Preheat your Traeger or oven to 350 degrees F.
For the Buffalo sauce:
Sauté butter, jalapeno, and garlic for about 2 minutes. Stir in the hot sauce, chicken broth, lime juice and bring to a simmer and reduce by 1/2. Season with salt and pepper.
For the dry rub: Combine the smoked paprika, cayenne, onion salt, salt and pepper in a small bowl. Shred rotisserie chicken and sprinkle rub throughout the chicken.
Add 1/2 of buffalo sauce to chicken. Let sit or put in oven to warm through.
For the blue cheese topping: Add milk and 1/2 cup of the blue cheese in a sauce pan. Allow the cheese to melt into the milk, then transfer the mixture to a bowl along with the remaining blue cheese and the mayonnaise, sour cream, and green onion.
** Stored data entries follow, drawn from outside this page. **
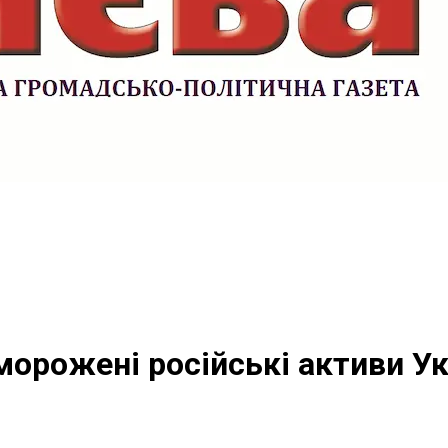
орожені російські активи Ук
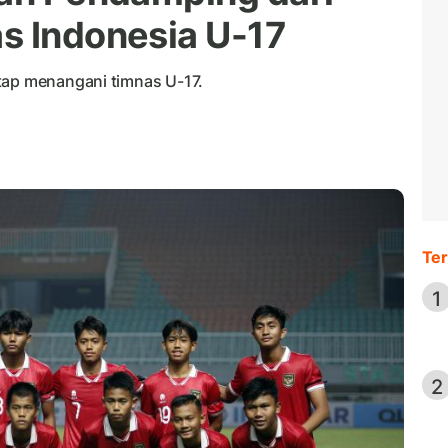
s Indonesia U-17
tap menangani timnas U-17.
Ter
1
2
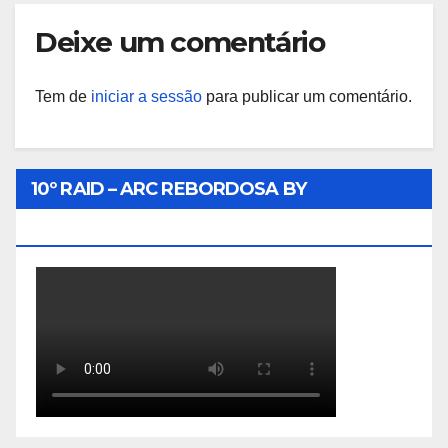
Deixe um comentário
Tem de
iniciar a sessão
para publicar um comentário.
10º RAID – ARC REBORDOSA BY
BIKEINTERRA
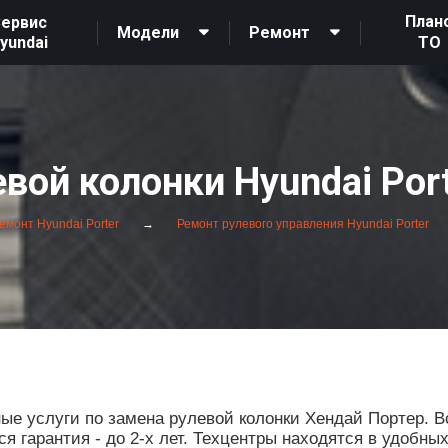
План
ервис
Модели
Ремонт
yundai
ТО
вой колонки Hyundai Por
емонт Hyundai Porter
Ремонт рулевого управления Hyundai Porter
е услуги по замена рулевой колонки Хендай Портер. В
 гарантия - до 2-х лет. Техцентры находятся в удобны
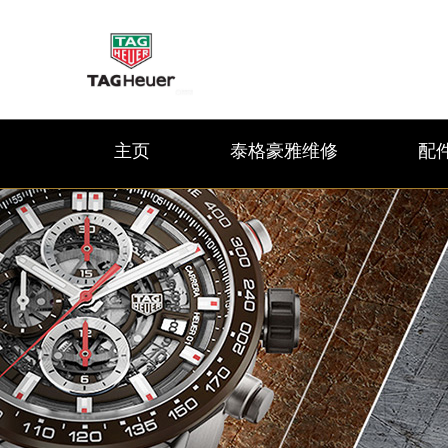
主页
泰格豪雅维修
配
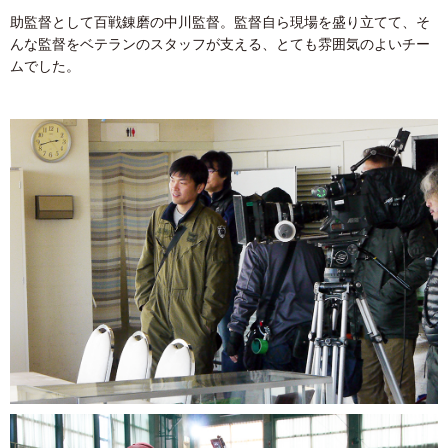
助監督として百戦錬磨の中川監督。監督自ら現場を盛り立てて、そ
んな監督をベテランのスタッフが支える、とても雰囲気のよいチー
ムでした。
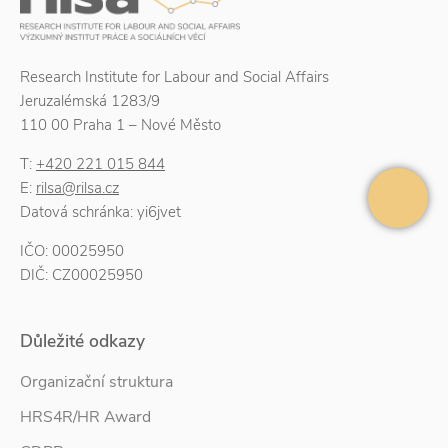
Research Institute for Labour and Social Affairs
Jeruzalémská 1283/9
110 00 Praha 1 – Nové Město
T:
+420 221 015 844
E:
rilsa@rilsa.cz
Datová schránka: yi6jvet
IČO: 00025950
DIČ: CZ00025950
Důležité odkazy
Organizační struktura
HRS4R/HR Award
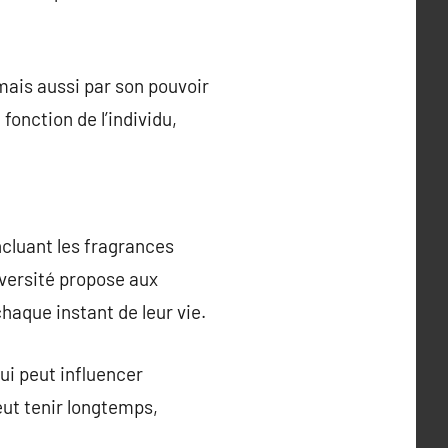
mais aussi par son pouvoir
fonction de l’individu,
ncluant les fragrances
iversité propose aux
haque instant de leur vie.
qui peut influencer
eut tenir longtemps,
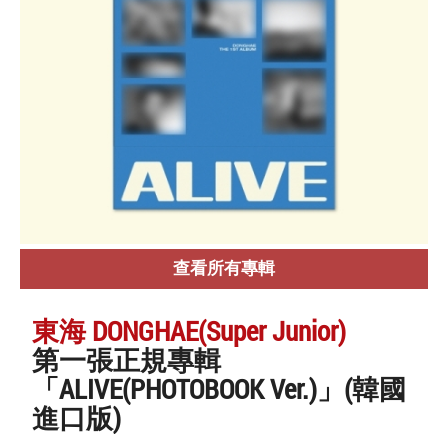
查看所有專輯
東海 DONGHAE(Super Junior)
第一張正規專輯
「ALIVE(PHOTOBOOK Ver.)」(韓國
進口版)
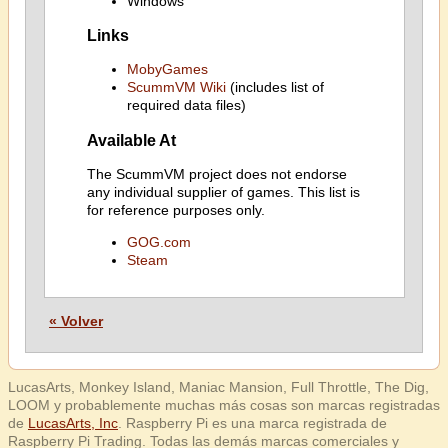
Windows
Links
MobyGames
ScummVM Wiki
(includes list of
required data files)
Available At
The ScummVM project does not endorse
any individual supplier of games. This list is
for reference purposes only.
GOG.com
Steam
« Volver
LucasArts, Monkey Island, Maniac Mansion, Full Throttle, The Dig,
LOOM y probablemente muchas más cosas son marcas registradas
de
LucasArts, Inc
. Raspberry Pi es una marca registrada de
Raspberry Pi Trading. Todas las demás marcas comerciales y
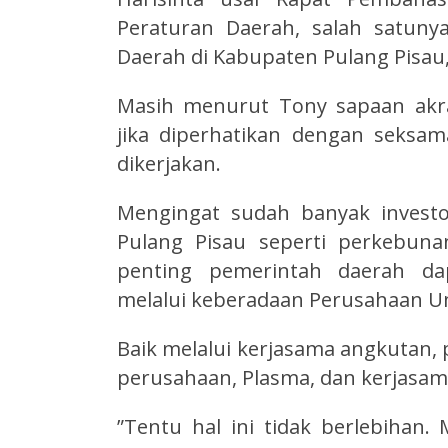
Peraturan Daerah, salah satun
Daerah di Kabupaten Pulang Pisau,
Masih menurut Tony sapaan akr
jika diperhatikan dengan seksam
dikerjakan.
Mengingat sudah banyak investo
Pulang Pisau seperti perkebuna
penting pemerintah daerah d
melalui keberadaan Perusahaan U
Baik melalui kerjasama angkutan
perusahaan, Plasma, dan kerjasama
”Tentu hal ini tidak berlebihan.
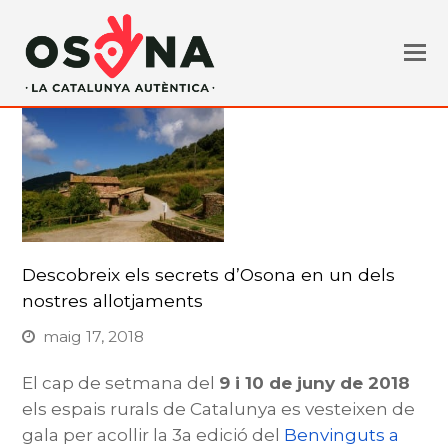
Descobreix els secrets d’Osona en un dels
nostres allotjaments
maig 17, 2018
El cap de setmana del
9 i 10 de juny de 2018
els espais rurals de Catalunya es vesteixen de
gala per acollir la 3a edició del
Benvinguts a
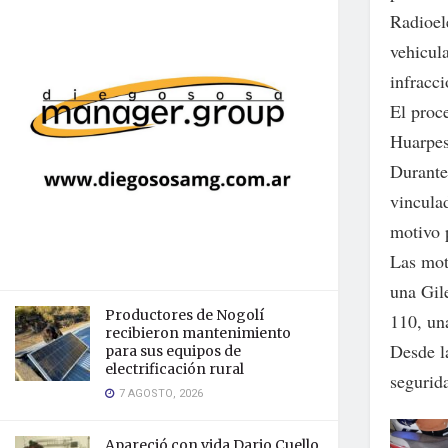
Radioel
vehicul
infracci
El proce
Huarpes
Durante 
vinculad
motivo p
Las mot
una Gil
Productores de Nogolí
110, un
recibieron mantenimiento
Desde la
para sus equipos de
electrificación rural
segurid
7 AGOSTO, 2026
Apareció con vida Dario Cuello,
To assemble: In a large roasting pan, spread out half of the pita chips in an even layer. Top with half of the shredded chicken, half of the remaining Buffalo sauce, half of the blue cheese topping and 1/2 cup of the shredded mozzarella. Repeat, ending with a generous helping of the shredded mozzarella. Place the roasting pan on the center rack of the oven or Traeger and bake until the cheese has melted about 10-15 minutes. Remove from oven and sprinkle the nachos with the celery and carrots.